Pernyataan sikap tegas disampaikan oleh Ustaz Zubeir dalam konferensi pers siang tadi. Didampingi oleh para pimpinan ormas, termasuk Ustaz Affan Lubis (Persada 212), Ustaz Satya Bara Yani (FPI Sumut), Ustaz Azhari (BP Formi Sumut), dan Ustaz Latif Ba Latif (MPTW Sumut), Ustaz Zubeir menekankan bahwa acara tersebut dianggap menyinggung nilai-nilai agama dan budaya masyarakat Medan yang mayoritas beragama Islam. Ia juga menyebut acara tersebut sebagai ancaman terhadap moralitas generasi muda.
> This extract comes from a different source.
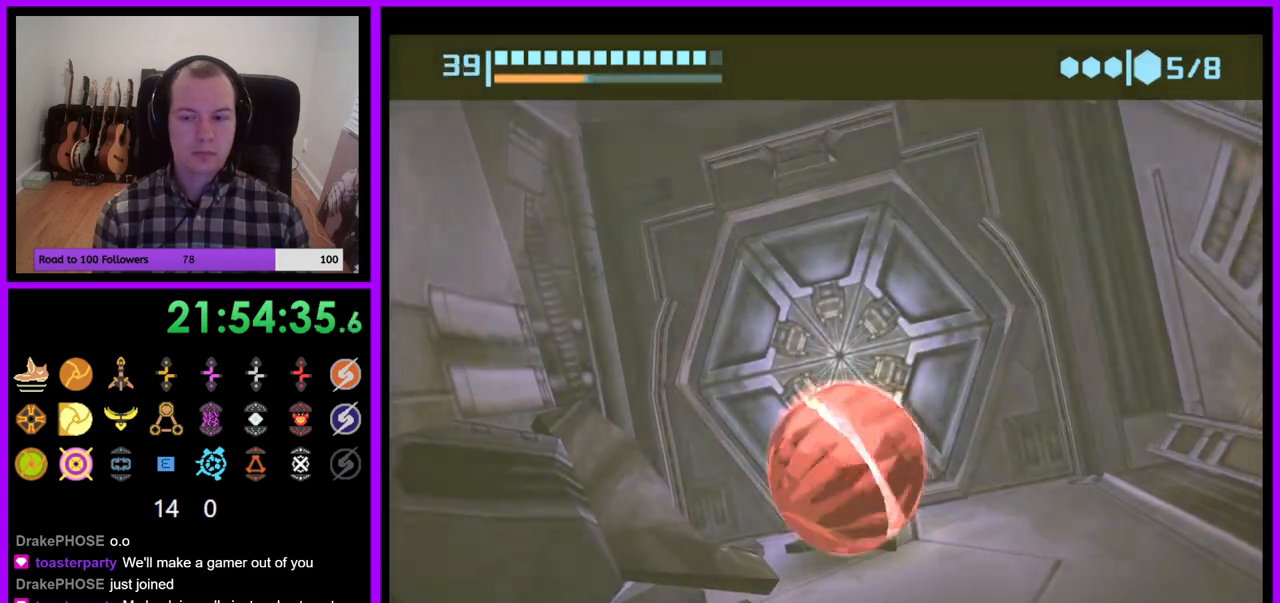
{"buttons": ["B"], "left_stick": "center", "right_stick": "center", "events": [[250, "left_stick", "right"], [367, "left_stick", "center"]]}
Suasana konferensi pers diwarnai dengan seruan takbir dan yel-yel penolakan. Para pimpinan ormas menegaskan kesiapan mereka untuk mengerahkan massa guna mencegah terselenggaranya acara tersebut. Pihak kepolisian hingga kini belum mengeluarkan pernyataan resmi terkait ancaman aksi massa ini. Situasi di Medan terus dipantau dengan ketat untuk mengantisipasi potensi konflik. Ketegangan ini menimbulkan pertanyaan besar tentang bagaimana pemerintah daerah akan menangani situasi yang semakin memanas ini.
Pemikiran di sampaikan Ustadz Muslim istiqomah SE,SSQ,C.TP kepada media.(Gs/TT).